Case Name: Daniel M. Groff, Appellant v. Township of Elizabeth, Lancaster County, Pa., Appellee
Court: Commonwealth Court of Pennsylvania
Jurisdiction: Pennsylvania
Decision Date: 1981-09-23
Citations: 62 Pa. Commw. 46
Docket Number: Appeal, No. 1475 C.D. 1980
Parties: Daniel M. Groff, Appellant v. Township of Elizabeth, Lancaster County, Pa., Appellee.
Judges: to Judges Bogers, Blatt and MacPhail, sitting as a panel of three.
Reporter: Pennsylvania Commonwealth Court Reports
Volume: 62
Pages: 46–47

Head Matter:
Daniel M. Groff, Appellant v. Township of Elizabeth, Lancaster County, Pa., Appellee.
Submitted on briefs, August 24, 1981,
to Judges Bogers, Blatt and MacPhail, sitting as a panel of three.
Thomas G. Klingensmith, for appellant.
William C. Crosswell, Morgan, Hallgren, Crossivell & Kane, P.C., for appellee.
September 23, 1981:

Opinion:
Per Curiam,
Daniel M. Groff has appealed from judgments of sentence to pay fines and costs entered against him in the Court of Common Pleas of Lancaster County by a judge of that court after hearing de novo his appeals from summary judgments entered by a district justice. Groff was charged and found guilty of violating two provisions of the Elizabeth Township zoning ordinance relating to junked motor vehicles. At the hearing in the court below, it was proved that Groff kept 29 or 30 junked motor vehicles on a property he leased in Elizabeth Township. On May 24, 1971 the township had enacted a zoning ordinance prohibiting junkyards in certain districts and regulating the stationing of unlicensed and uninspected vehicles.
Groff's only defense at the hearing below was that beginning shortly before the zoning ordinance was enacted he had parked junked motor vehicles on the property in question and that, therefore, his junkyard was a lawful nonconforming use. However, the owner of adjacent property since the year 1959 testified that there were no junked automobiles on the property at any time before May 24, 1971 and not thereafter until the year 1976.

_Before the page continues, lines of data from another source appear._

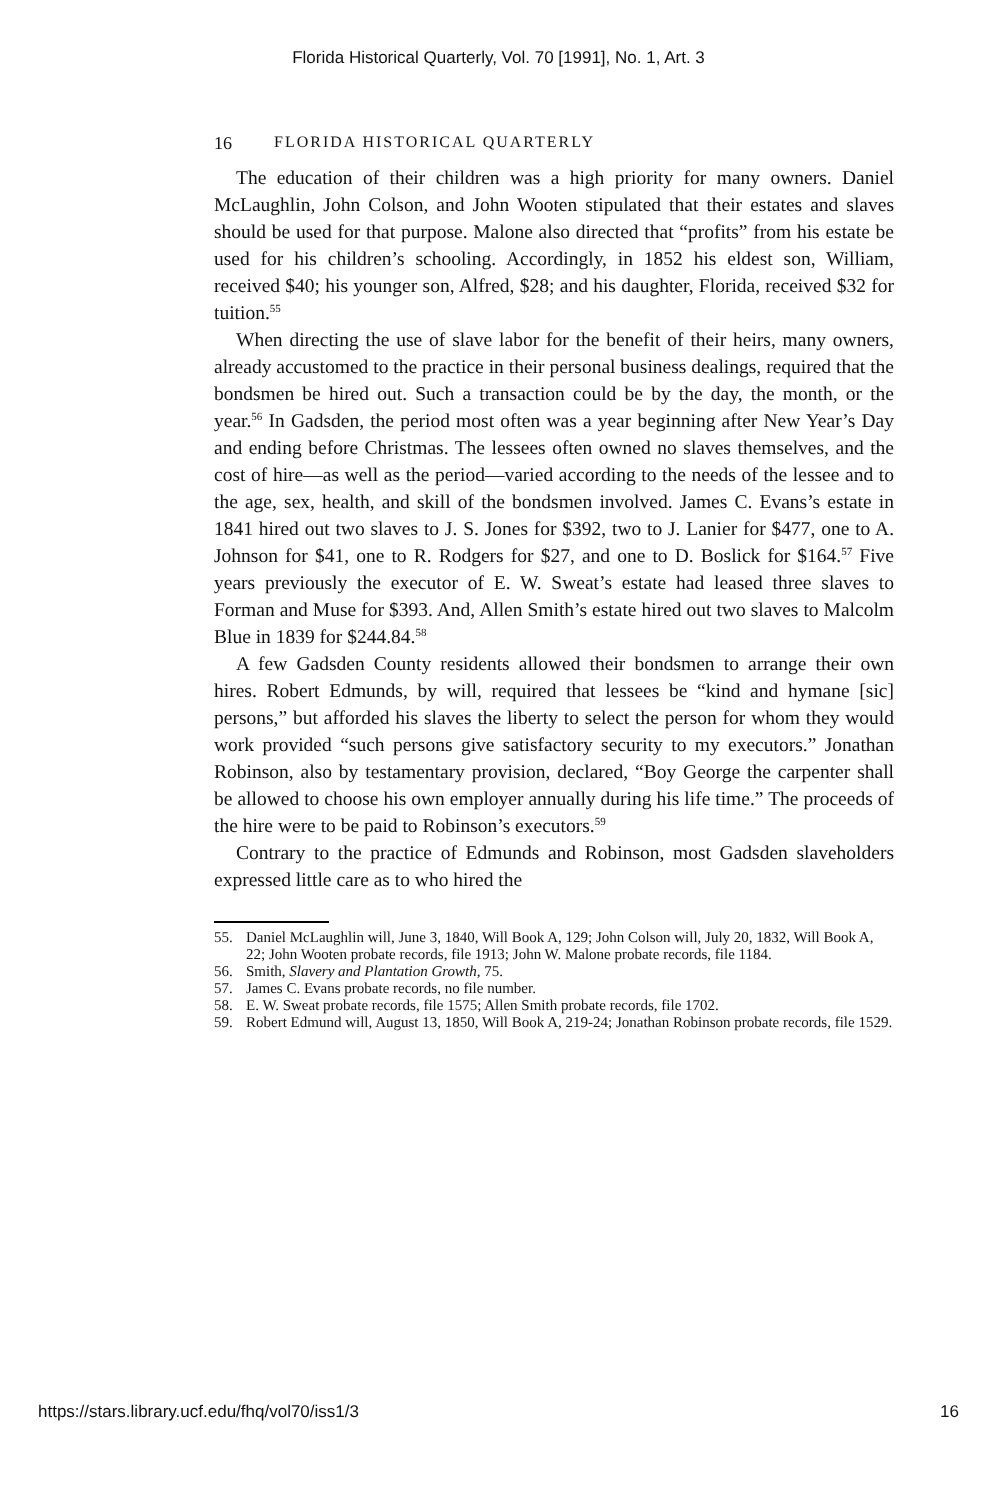Florida Historical Quarterly, Vol. 70 [1991], No. 1, Art. 3
16 FLORIDA HISTORICAL QUARTERLY
The education of their children was a high priority for many owners. Daniel McLaughlin, John Colson, and John Wooten stipulated that their estates and slaves should be used for that purpose. Malone also directed that “profits” from his estate be used for his children’s schooling. Accordingly, in 1852 his eldest son, William, received $40; his younger son, Alfred, $28; and his daughter, Florida, received $32 for tuition.<sup>55</sup>
When directing the use of slave labor for the benefit of their heirs, many owners, already accustomed to the practice in their personal business dealings, required that the bondsmen be hired out. Such a transaction could be by the day, the month, or the year.<sup>56</sup> In Gadsden, the period most often was a year beginning after New Year’s Day and ending before Christmas. The lessees often owned no slaves themselves, and the cost of hire—as well as the period—varied according to the needs of the lessee and to the age, sex, health, and skill of the bondsmen involved. James C. Evans’s estate in 1841 hired out two slaves to J. S. Jones for $392, two to J. Lanier for $477, one to A. Johnson for $41, one to R. Rodgers for $27, and one to D. Boslick for $164.<sup>57</sup> Five years previously the executor of E. W. Sweat’s estate had leased three slaves to Forman and Muse for $393. And, Allen Smith’s estate hired out two slaves to Malcolm Blue in 1839 for $244.84.<sup>58</sup>
A few Gadsden County residents allowed their bondsmen to arrange their own hires. Robert Edmunds, by will, required that lessees be “kind and hymane [sic] persons,” but afforded his slaves the liberty to select the person for whom they would work provided “such persons give satisfactory security to my executors.” Jonathan Robinson, also by testamentary provision, declared, “Boy George the carpenter shall be allowed to choose his own employer annually during his life time.” The proceeds of the hire were to be paid to Robinson’s executors.<sup>59</sup>
Contrary to the practice of Edmunds and Robinson, most Gadsden slaveholders expressed little care as to who hired the
55. Daniel McLaughlin will, June 3, 1840, Will Book A, 129; John Colson will, July 20, 1832, Will Book A, 22; John Wooten probate records, file 1913; John W. Malone probate records, file 1184.
56. Smith, Slavery and Plantation Growth, 75.
57. James C. Evans probate records, no file number.
58. E. W. Sweat probate records, file 1575; Allen Smith probate records, file 1702.
59. Robert Edmund will, August 13, 1850, Will Book A, 219-24; Jonathan Robinson probate records, file 1529.
https://stars.library.ucf.edu/fhq/vol70/iss1/3 16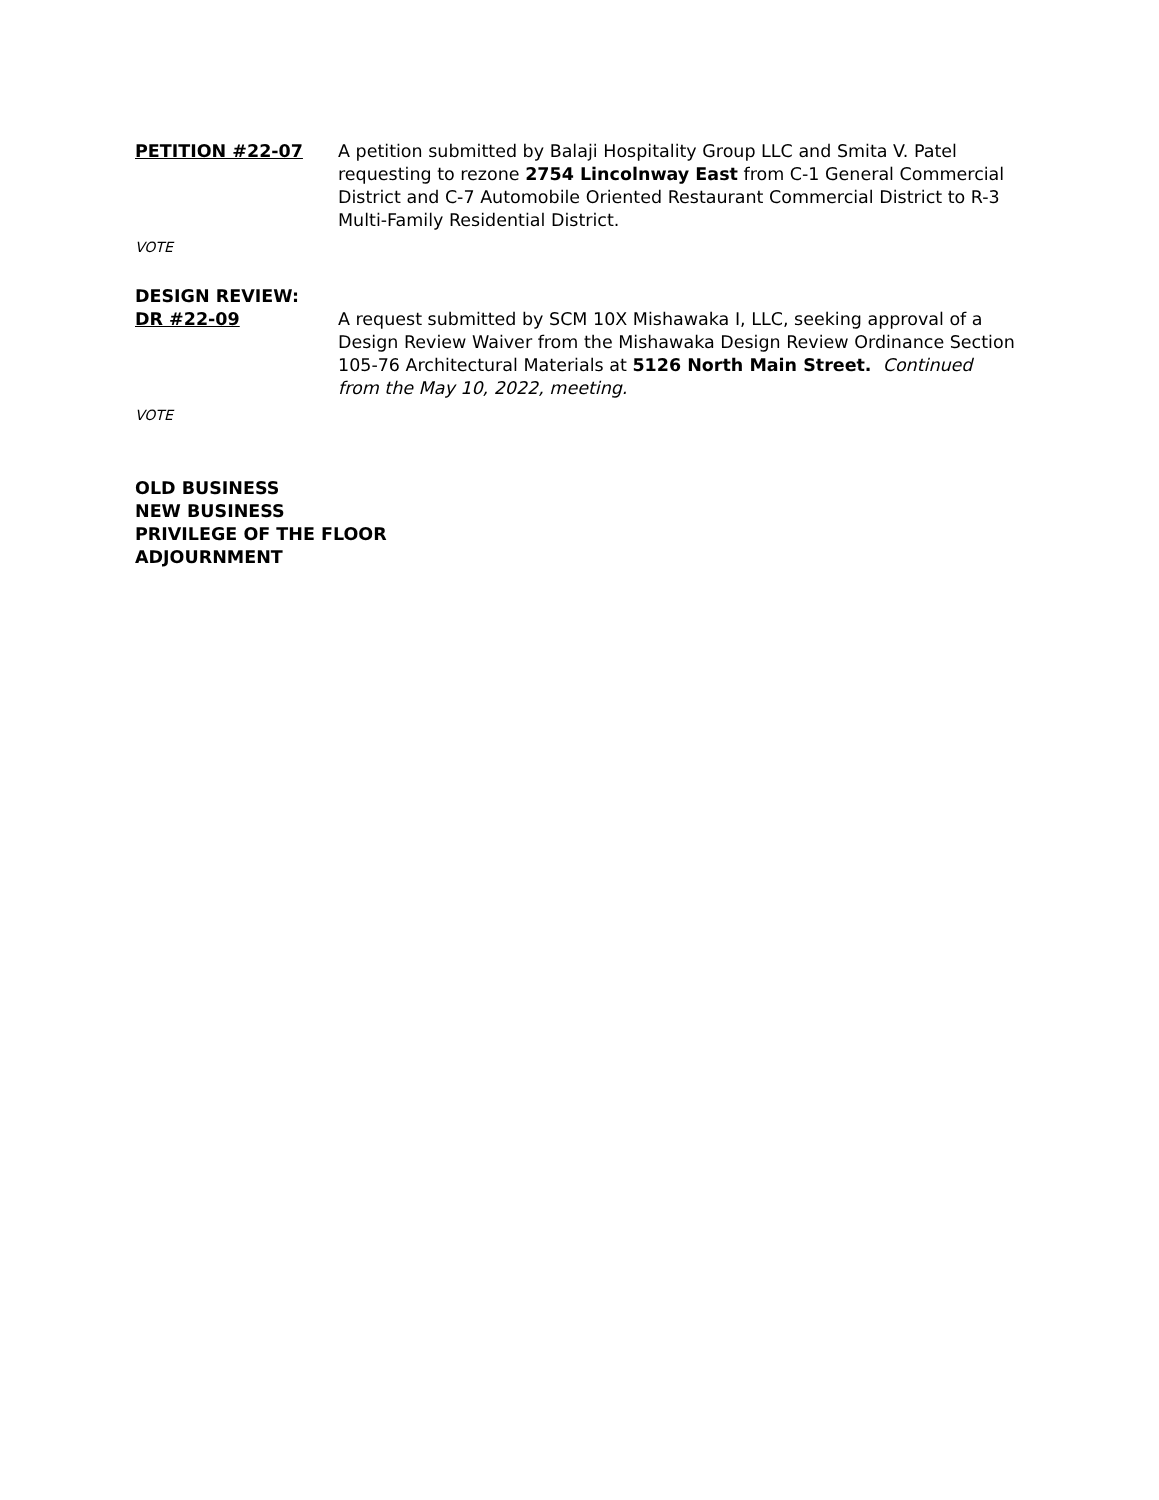PETITION #22-07 A petition submitted by Balaji Hospitality Group LLC and Smita V. Patel requesting to rezone 2754 Lincolnway East from C-1 General Commercial District and C-7 Automobile Oriented Restaurant Commercial District to R-3 Multi-Family Residential District.
VOTE
DESIGN REVIEW:
DR #22-09 A request submitted by SCM 10X Mishawaka I, LLC, seeking approval of a Design Review Waiver from the Mishawaka Design Review Ordinance Section 105-76 Architectural Materials at 5126 North Main Street. Continued from the May 10, 2022, meeting.
VOTE
OLD BUSINESS
NEW BUSINESS
PRIVILEGE OF THE FLOOR
ADJOURNMENT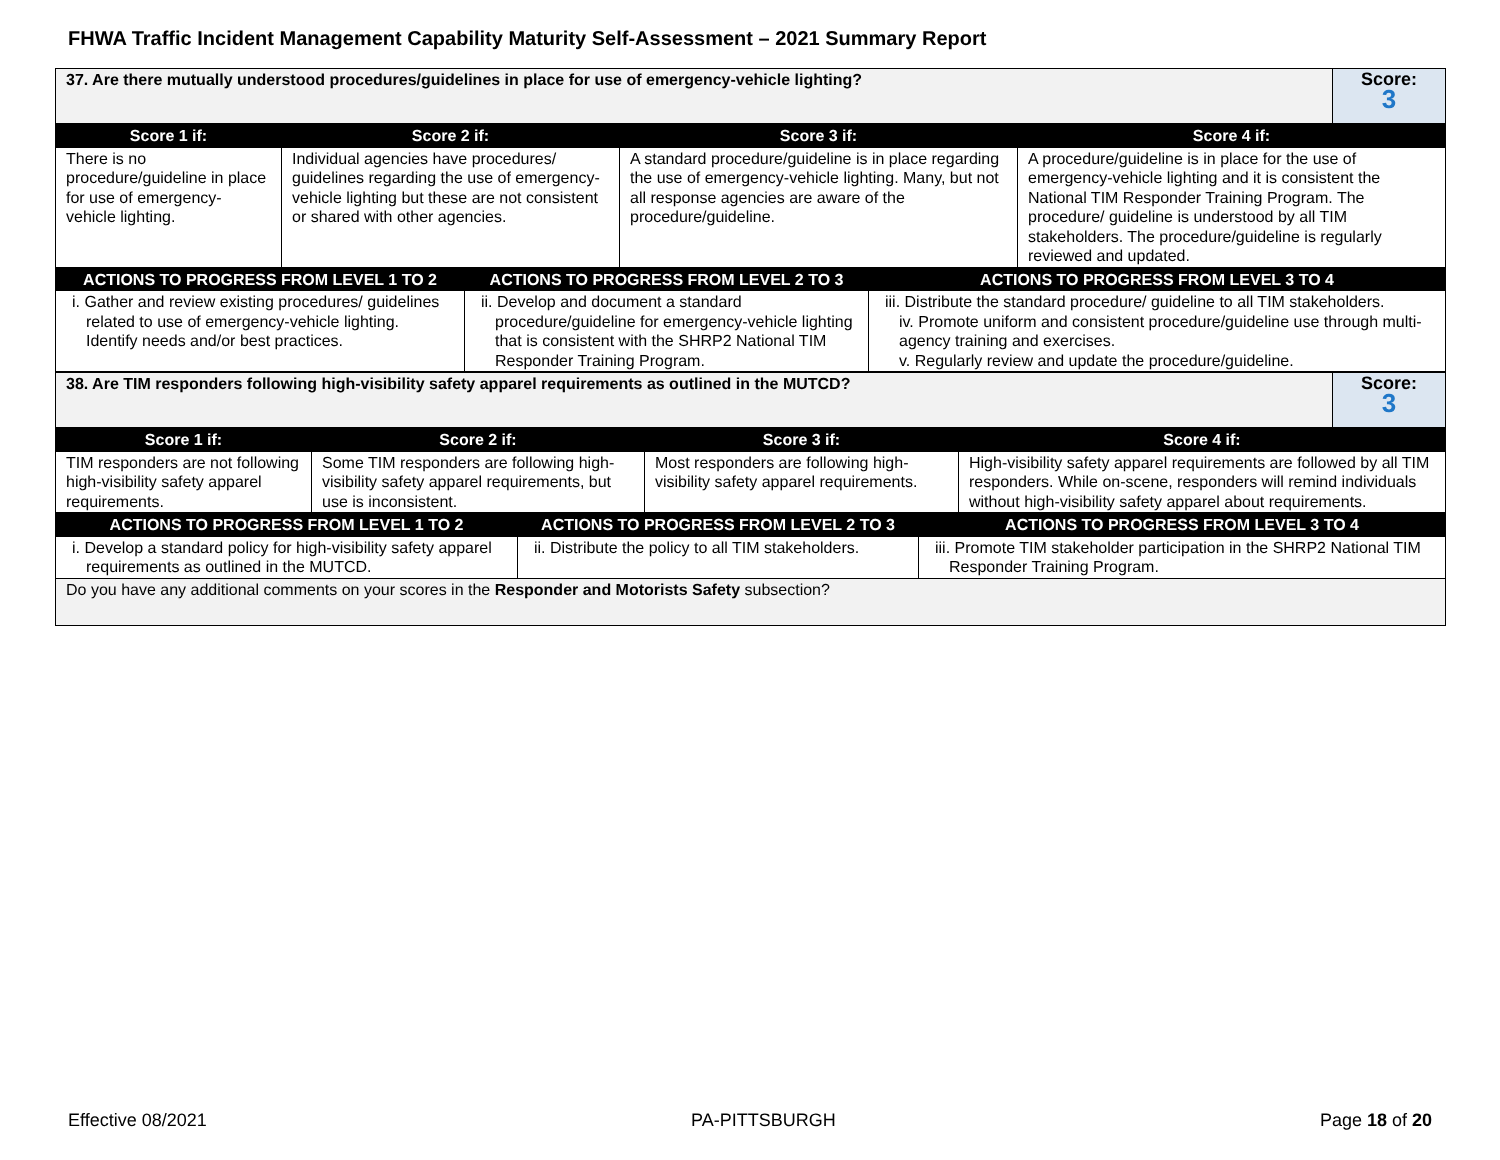FHWA Traffic Incident Management Capability Maturity Self-Assessment – 2021 Summary Report
| 37. Are there mutually understood procedures/guidelines in place for use of emergency-vehicle lighting? | Score: 3 |
| Score 1 if: | Score 2 if: | Score 3 if: | Score 4 if: |
| --- | --- | --- | --- |
| There is no procedure/guideline in place for use of emergency-vehicle lighting. | Individual agencies have procedures/ guidelines regarding the use of emergency-vehicle lighting but these are not consistent or shared with other agencies. | A standard procedure/guideline is in place regarding the use of emergency-vehicle lighting. Many, but not all response agencies are aware of the procedure/guideline. | A procedure/guideline is in place for the use of emergency-vehicle lighting and it is consistent the National TIM Responder Training Program. The procedure/ guideline is understood by all TIM stakeholders. The procedure/guideline is regularly reviewed and updated. |
| ACTIONS TO PROGRESS FROM LEVEL 1 TO 2 | ACTIONS TO PROGRESS FROM LEVEL 2 TO 3 | ACTIONS TO PROGRESS FROM LEVEL 3 TO 4 |
| --- | --- | --- |
| i. Gather and review existing procedures/ guidelines related to use of emergency-vehicle lighting. Identify needs and/or best practices. | ii. Develop and document a standard procedure/guideline for emergency-vehicle lighting that is consistent with the SHRP2 National TIM Responder Training Program. | iii. Distribute the standard procedure/ guideline to all TIM stakeholders. iv. Promote uniform and consistent procedure/guideline use through multi-agency training and exercises. v. Regularly review and update the procedure/guideline. |
| 38. Are TIM responders following high-visibility safety apparel requirements as outlined in the MUTCD? | Score: 3 |
| Score 1 if: | Score 2 if: | Score 3 if: | Score 4 if: |
| --- | --- | --- | --- |
| TIM responders are not following high-visibility safety apparel requirements. | Some TIM responders are following high-visibility safety apparel requirements, but use is inconsistent. | Most responders are following high-visibility safety apparel requirements. | High-visibility safety apparel requirements are followed by all TIM responders. While on-scene, responders will remind individuals without high-visibility safety apparel about requirements. |
| ACTIONS TO PROGRESS FROM LEVEL 1 TO 2 | ACTIONS TO PROGRESS FROM LEVEL 2 TO 3 | ACTIONS TO PROGRESS FROM LEVEL 3 TO 4 |
| --- | --- | --- |
| i. Develop a standard policy for high-visibility safety apparel requirements as outlined in the MUTCD. | ii. Distribute the policy to all TIM stakeholders. | iii. Promote TIM stakeholder participation in the SHRP2 National TIM Responder Training Program. |
| Do you have any additional comments on your scores in the Responder and Motorists Safety subsection? | | |
Effective 08/2021 PA-PITTSBURGH Page 18 of 20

Clearly there was positive evidence produced to support the findings of Groff's guilt of violating the ordinances; and the evidence of the neighboring landowner concerning his personal observation of Groff's activities, which the hearing judge believed, rebutted Groff's testimony of lawful nonconforming use. Groff's other contentions, advanced pro se, are without merit.
Judgments affirmed.
Pee Curiam Order
And Now, this 23rd day of September, 1981, the judgments of sentence appealed from are affirmed.